Somos un pueblo que usa los labios como dedo índice, para señalar donde están las cosas. Nos inventamos una guerra y muchas paces, somos apasionados en el amor y en el odio. Somos personas solidarias, alegres, divertidas y simpáticas. Somos creativos, a tal punto que nos inventamos mitos y vivimos en ellos. Pero eso no niega la exclusión que llevamos en las venas y que debemos admitir para poder enfrentarla. Sí, tal y como suena: admitir eso negativo que somos.
Y no hablo de «los países de Colombia», como diría el poeta, pensando en el verde de todos los colores, sino que pienso en esa Colombia urbana que se opone a la rural, en vez de complementarla.
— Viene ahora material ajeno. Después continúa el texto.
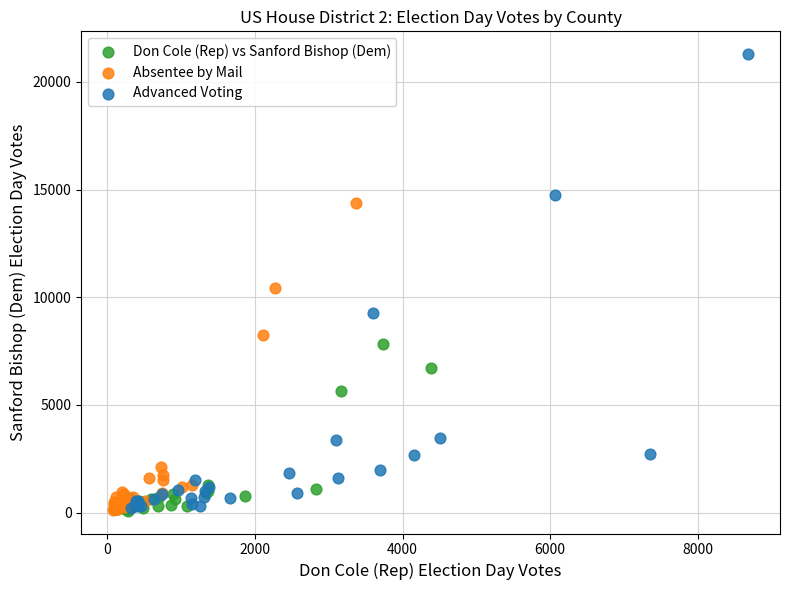

Which series contains the highest Y value?

Advanced Voting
Hablo de esa Colombia «blanca» que mira a Europa y que olvida el país de las negritudes y los indígenas. Este país que dice «negro» como insulto, «indio» como grosería o esa Colombia heterosexual que descalifica.
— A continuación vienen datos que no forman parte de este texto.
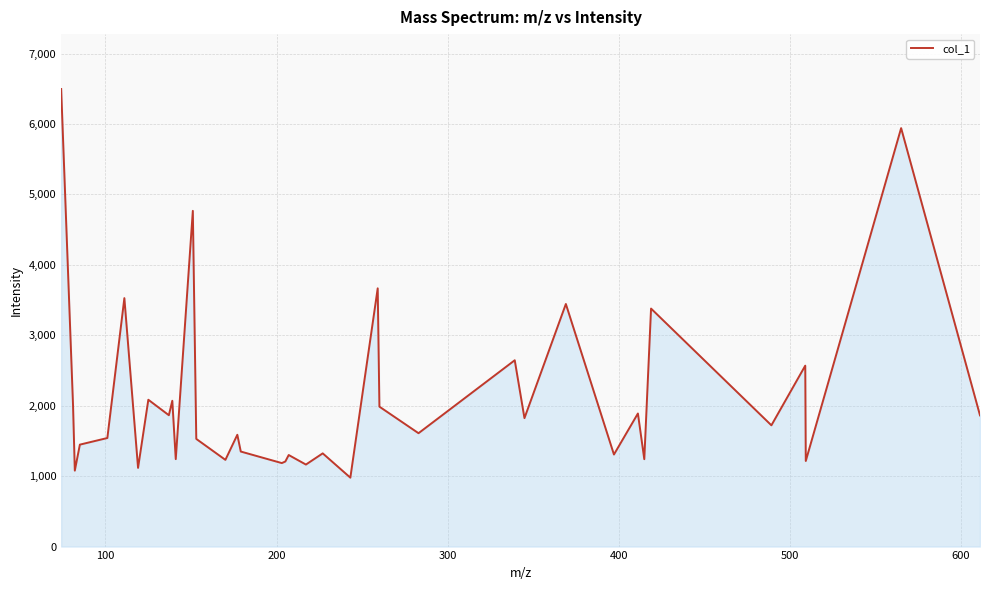

What is the greatest value displayed?

6497.2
Esas otras Colombias son las que aparecen aquí: la del campesinado, la de las calles y sus habitantes, la de las negritudes, la de las diferentes opciones sexuales y la de las personas indígenas. La mayoría de ellos ausentes de poder, pero unidos en ser parte de las clases sociales más pobres. No sé si en un mundo lleno de fronteras y de policías en las fronteras, ser ciudadano del mundo es posible, pero por lo menos es una bella utopía.